Oxidative stress produced by reactive oxygen species (ROS) has been linked to the development of several diseases such as cardiovascular, cancer, and neurodegenerative diseases. This study investigates the possible protective effect of extra virgin olive oil (EVOO), lipophilic fraction (OOLF) and hydrophilic fraction (OOHF) on oxidative stress and fatty acid profile of erythrocytes in 2,4-D treated rats.
Male Wistar rats were divided randomly into eight groups: control (C), (2,4-D) at a dose of 5 mg/kg b.w., (2,4-D/EVOO) was given 2,4-D plus EVOO, (2,4-D/OOHF) that received 2,4-D plus hydrophilic fraction, (2,4-D/OOLF) treated with 2,4-D plus lipophilic fraction, (EVOO) that received only EVOO, (OOHF) was given hydrophilic fraction and (OOLF) treated with lipophilic fraction. These components were daily administered by gavages for 4 weeks.
2,4-D treatment lead to decrease of antioxidant enzyme activities, namely, superoxide dismutase (SOD), catalase (CAT), glutathione peroxidase (GPx) and glutathione reductase (GR) associated with a higher amount of MDA level.

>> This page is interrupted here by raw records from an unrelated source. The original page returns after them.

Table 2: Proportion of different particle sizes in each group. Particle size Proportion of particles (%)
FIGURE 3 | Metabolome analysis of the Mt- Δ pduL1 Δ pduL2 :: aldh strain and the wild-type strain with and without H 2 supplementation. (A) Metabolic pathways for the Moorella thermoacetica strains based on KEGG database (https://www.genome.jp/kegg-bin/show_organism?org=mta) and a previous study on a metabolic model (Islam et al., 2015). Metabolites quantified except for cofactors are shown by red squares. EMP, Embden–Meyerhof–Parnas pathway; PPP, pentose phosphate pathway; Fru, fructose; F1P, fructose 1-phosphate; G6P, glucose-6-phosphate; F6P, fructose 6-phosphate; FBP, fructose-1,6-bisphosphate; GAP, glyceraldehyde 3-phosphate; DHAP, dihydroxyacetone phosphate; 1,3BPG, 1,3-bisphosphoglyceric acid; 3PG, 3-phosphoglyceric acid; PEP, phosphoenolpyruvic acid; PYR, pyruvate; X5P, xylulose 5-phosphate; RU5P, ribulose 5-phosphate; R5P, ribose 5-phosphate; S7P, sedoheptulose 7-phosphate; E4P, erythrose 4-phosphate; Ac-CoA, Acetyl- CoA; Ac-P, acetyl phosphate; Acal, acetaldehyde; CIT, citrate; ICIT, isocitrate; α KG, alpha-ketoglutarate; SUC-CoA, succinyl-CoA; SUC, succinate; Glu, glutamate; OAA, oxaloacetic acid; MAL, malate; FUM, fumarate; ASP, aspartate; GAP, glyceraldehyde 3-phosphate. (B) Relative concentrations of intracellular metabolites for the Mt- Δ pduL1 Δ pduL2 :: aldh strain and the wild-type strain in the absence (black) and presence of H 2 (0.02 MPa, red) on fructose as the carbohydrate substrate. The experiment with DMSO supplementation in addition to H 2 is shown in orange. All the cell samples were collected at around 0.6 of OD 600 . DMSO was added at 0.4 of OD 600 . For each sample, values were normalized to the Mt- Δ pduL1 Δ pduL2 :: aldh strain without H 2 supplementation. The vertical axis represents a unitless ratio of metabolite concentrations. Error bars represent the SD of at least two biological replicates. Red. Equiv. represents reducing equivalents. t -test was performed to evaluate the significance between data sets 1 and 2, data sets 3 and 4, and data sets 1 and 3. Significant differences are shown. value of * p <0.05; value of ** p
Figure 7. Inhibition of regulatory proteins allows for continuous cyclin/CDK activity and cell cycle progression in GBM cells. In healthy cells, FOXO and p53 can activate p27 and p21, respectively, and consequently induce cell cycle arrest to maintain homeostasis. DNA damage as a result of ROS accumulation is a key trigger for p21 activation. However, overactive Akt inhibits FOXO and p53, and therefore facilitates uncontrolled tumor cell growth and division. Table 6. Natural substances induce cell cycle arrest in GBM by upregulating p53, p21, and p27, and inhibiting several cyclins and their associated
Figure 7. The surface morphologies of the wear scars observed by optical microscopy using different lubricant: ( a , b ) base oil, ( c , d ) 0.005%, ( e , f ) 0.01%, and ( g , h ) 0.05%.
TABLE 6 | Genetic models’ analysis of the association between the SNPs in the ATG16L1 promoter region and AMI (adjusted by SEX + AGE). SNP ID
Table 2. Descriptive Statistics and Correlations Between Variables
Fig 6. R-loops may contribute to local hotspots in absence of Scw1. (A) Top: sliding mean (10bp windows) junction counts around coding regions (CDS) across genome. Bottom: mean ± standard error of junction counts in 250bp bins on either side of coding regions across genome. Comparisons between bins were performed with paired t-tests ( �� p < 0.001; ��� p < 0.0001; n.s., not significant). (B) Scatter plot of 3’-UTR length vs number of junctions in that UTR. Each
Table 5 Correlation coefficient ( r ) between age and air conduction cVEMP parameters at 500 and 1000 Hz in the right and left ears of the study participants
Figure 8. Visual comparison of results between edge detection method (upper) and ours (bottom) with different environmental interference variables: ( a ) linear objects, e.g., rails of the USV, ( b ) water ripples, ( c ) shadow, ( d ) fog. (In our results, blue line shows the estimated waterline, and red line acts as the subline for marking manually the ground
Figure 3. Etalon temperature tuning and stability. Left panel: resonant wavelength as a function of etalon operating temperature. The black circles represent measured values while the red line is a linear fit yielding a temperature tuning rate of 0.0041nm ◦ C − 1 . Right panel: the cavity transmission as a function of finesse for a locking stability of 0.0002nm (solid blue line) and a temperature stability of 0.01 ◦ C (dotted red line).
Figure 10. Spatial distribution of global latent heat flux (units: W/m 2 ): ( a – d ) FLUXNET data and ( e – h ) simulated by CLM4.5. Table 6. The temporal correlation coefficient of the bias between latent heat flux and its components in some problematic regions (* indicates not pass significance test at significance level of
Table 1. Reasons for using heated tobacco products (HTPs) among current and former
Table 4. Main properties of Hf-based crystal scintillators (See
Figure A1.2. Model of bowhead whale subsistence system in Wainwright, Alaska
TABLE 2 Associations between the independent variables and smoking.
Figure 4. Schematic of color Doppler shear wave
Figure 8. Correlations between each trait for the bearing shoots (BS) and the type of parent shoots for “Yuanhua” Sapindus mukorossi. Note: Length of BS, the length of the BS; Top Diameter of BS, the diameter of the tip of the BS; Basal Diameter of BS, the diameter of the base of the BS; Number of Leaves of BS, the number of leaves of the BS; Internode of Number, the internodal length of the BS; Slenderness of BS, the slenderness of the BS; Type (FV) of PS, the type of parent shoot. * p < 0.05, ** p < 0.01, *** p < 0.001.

Erythrocyte membranes' fatty acid composition was also significantly modified with 2,4-D exposure. EVOO and hydrophilic fraction supplemented to rats with or not 2,4-D treatment enhanced the antioxidant enzyme activities and reduced the MDA level. However, lipophilic fraction did not show any improvement in oxidative damage induced by 2,4-D in spite its richness in MUFA and vitamins.
EVOO administered to 2,4-D-treated rats protected erythrocyte membranes against oxidative damage by means of preventing excessive lipid peroxidation to increase the MUFA composition and increase maintaining antioxidants enzymes at normal concentrations.